Ils ont été effacés, mettons-les en lumière

Valérie

Dentiste (Paris)

« Je suis épuisée, je pense que mes nerfs ont lâché après ma suspension et qu’il va me falloir du temps pour récupérer.  »

Valérie, 54, divorcée avec 3 enfants, exerce depuis 6 ans en tant que dentiste salariée dans différents centres de soins à Paris. Elle a été auparavant en libéral dans son propre cabinet pendant 25 ans.

Depuis deux ans, je travaillais dans un agréable centre de soins, avec des patients et du personnel sympathiques mais où il y avait déjà des conditions de travail difficiles dues à une rémunération au pourcentage aléatoire et rognée au moindre souci. Autant dire que la situation était déjà compliquée quand sont arrivés le virus et le premier confinement.

Les cabinets ont fermé mais nous assurions des gardes téléphoniques, et comme tous mes patients ont mon numéro de portable je gérais en rassurant les inquiets, et en envoyant des ordonnances après des visio-consultations.

En parallèle je cousais des masques, des surblouses, des coiffes pour le centre et pour des confrères libéraux. Je n’avais plus aucune migraine. J’ai adoré cette parenthèse de calme et de solidarité.

Le retour au travail fut en revanche très compliqué car il a fallu faire face à un nombre accru de patients, gérer des listes, intercaler les urgences, rassurer et mentir aussi en disant que les soins pouvaient attendre, mais que faire d’autre ? Nous travaillions avec blouse, surblouses, surchaussures, surpantalons, masques FFP2, visières. C’était insupportable. L’été nous suffoquions, l’hiver nous gelions car il fallait aérer entre les patients.

Les assistantes ont commencé à manquer sans arrêt pour diverses raisons et il y eu des pénuries de matériel.
J’avais l’impression de ne jamais rattraper le retard lié au premier confinement. Profitant du télétravail, les patients sont venus encore davantage. Je ne craignais pas le Covid, je suis en très bonne santé (mises à part les migraines revenues) et je n’ai jamais eu d’arrêt maladie.

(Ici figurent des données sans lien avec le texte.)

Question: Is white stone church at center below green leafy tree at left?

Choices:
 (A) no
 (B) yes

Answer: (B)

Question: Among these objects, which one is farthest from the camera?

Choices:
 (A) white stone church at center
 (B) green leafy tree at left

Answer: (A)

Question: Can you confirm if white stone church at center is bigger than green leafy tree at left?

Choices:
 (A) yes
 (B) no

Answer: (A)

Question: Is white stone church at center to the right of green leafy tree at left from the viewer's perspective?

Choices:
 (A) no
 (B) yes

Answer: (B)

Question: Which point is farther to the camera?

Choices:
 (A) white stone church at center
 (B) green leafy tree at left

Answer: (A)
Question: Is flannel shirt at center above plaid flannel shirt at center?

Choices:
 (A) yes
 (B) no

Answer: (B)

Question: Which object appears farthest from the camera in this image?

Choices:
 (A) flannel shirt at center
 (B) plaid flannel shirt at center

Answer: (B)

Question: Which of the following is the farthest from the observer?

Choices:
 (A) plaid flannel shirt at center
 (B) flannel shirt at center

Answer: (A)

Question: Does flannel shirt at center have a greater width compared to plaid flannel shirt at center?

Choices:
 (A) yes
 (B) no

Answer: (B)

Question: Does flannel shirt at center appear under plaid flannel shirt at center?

Les confrères médecins incitaient à se faire vacciner. Et j’ai commencé à entendre parler de complications parfois très graves. Trois amis ont perdu des proches après l’injection. Je ne voulais pas me faire vacciner. Le discours d’Emmanuel Macron du 12 juillet 2021 m’a assommée. Même si la plupart de mes proches partageaient mes idées sur la crise et le vaccin, il y a eu des discussions pénibles et clivantes qui m’ont peinée.

Beaucoup de mes confrères ou collègues se sont faits vacciner contraints et forcés. J’ai refusé et je me suis laissée suspendre par conviction mais aussi pour faire une pause et réfléchir sur l’orientation de la dernière partie de ma vie. Cet arrêt est difficile car je n’ai plus aucune rentrée d’argent, et je suis seule à faire vivre mon foyer, mais il est salutaire.
Je suis épuisée, je pense que mes nerfs ont lâché après ma suspension et qu’il va me falloir du temps pour récupérer. Je ne sais pas si je vais pouvoir reprendre les soins, je panique à cette idée, moi qui ai eu la vocation d’être dentiste dès l’âge de 4 ans.

Je vais tenter une reconversion professionnelle dans la couture mais c’est difficile de se lancer sans la moindre aide extérieure. J’ai du mal à envisager l’avenir sereinement.